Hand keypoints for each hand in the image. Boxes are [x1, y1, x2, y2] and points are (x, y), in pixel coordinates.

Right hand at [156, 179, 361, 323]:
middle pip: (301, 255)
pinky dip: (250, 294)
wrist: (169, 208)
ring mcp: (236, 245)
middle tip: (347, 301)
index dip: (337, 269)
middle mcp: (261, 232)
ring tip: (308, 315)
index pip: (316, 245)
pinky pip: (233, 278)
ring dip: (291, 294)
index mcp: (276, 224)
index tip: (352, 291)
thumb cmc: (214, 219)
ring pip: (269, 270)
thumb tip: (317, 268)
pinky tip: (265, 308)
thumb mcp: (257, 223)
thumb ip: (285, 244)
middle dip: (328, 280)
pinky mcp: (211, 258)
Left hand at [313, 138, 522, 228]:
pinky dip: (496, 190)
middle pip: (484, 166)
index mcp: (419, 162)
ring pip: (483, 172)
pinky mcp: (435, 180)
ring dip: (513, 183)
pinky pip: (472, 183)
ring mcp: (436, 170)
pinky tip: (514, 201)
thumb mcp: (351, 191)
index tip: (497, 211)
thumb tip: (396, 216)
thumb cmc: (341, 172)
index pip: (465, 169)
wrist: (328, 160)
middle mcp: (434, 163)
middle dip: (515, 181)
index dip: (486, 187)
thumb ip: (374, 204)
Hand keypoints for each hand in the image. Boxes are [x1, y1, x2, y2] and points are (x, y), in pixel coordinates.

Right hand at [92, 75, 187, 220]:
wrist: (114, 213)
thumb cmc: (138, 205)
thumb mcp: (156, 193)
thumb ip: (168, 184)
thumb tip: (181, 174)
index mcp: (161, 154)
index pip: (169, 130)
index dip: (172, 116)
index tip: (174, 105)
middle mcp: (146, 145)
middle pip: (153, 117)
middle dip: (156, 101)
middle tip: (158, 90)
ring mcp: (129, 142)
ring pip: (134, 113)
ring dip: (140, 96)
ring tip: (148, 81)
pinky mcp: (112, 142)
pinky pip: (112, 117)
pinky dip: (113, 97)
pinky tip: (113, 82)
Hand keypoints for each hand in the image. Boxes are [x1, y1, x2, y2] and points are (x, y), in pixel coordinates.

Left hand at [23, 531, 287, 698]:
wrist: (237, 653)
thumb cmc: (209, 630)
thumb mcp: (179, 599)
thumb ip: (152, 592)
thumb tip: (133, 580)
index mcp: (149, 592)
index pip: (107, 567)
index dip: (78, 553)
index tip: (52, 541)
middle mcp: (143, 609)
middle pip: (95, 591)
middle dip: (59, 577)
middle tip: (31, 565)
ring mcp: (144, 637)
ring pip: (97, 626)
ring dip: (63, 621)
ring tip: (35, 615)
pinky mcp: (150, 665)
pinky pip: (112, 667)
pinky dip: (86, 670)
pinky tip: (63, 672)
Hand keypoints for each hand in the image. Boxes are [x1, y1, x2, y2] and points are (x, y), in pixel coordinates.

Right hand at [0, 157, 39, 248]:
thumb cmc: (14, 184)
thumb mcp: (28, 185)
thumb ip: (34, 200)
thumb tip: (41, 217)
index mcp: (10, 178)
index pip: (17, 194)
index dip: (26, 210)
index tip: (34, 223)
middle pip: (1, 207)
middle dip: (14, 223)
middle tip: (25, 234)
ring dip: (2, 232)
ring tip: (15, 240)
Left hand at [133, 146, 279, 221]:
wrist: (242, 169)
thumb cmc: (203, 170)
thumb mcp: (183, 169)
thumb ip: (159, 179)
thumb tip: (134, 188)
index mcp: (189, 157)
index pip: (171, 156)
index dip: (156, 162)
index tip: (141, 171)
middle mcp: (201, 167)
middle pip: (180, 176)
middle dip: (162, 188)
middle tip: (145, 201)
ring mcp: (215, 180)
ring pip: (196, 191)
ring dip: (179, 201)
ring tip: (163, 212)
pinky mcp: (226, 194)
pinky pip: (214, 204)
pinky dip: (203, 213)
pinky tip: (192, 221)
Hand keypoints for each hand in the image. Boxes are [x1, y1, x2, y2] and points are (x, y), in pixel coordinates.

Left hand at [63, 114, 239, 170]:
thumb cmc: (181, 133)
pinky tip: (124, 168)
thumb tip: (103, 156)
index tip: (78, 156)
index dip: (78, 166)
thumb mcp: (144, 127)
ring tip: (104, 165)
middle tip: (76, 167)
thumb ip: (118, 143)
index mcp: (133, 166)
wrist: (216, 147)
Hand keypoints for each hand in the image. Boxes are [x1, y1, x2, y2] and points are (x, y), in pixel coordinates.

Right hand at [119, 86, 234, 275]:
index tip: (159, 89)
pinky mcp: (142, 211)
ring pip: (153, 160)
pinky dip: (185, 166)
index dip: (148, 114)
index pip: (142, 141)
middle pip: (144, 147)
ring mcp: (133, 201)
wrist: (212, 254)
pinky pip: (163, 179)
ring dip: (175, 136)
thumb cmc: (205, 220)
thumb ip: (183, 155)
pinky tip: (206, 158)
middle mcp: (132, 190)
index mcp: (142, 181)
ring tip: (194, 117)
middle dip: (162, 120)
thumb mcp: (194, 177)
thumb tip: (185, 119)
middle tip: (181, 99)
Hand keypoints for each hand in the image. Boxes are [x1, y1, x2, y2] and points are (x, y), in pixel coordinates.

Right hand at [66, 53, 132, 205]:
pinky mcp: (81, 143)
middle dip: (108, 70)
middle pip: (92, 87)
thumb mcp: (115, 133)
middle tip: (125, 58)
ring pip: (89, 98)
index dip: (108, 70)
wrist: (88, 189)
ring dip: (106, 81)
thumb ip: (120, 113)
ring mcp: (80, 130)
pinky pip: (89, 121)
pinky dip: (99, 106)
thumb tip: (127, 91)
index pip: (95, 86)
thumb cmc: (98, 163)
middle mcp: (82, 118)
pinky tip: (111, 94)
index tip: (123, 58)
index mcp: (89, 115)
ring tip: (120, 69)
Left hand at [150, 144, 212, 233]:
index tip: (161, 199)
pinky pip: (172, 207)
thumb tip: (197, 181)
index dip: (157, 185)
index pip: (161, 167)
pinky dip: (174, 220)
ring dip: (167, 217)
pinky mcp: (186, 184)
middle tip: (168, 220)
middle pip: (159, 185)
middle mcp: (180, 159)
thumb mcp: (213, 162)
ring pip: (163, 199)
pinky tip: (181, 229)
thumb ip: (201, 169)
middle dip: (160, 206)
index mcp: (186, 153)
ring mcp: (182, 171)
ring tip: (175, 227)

TASK TO CARRY OUT
Search the records for the word "Right". Copy every line that has it.

EXERCISE ANSWER
Right hand at [156, 179, 361, 323]:
Right hand at [92, 75, 187, 220]:
Right hand at [0, 157, 39, 248]:
Right hand at [119, 86, 234, 275]:
Right hand at [66, 53, 132, 205]:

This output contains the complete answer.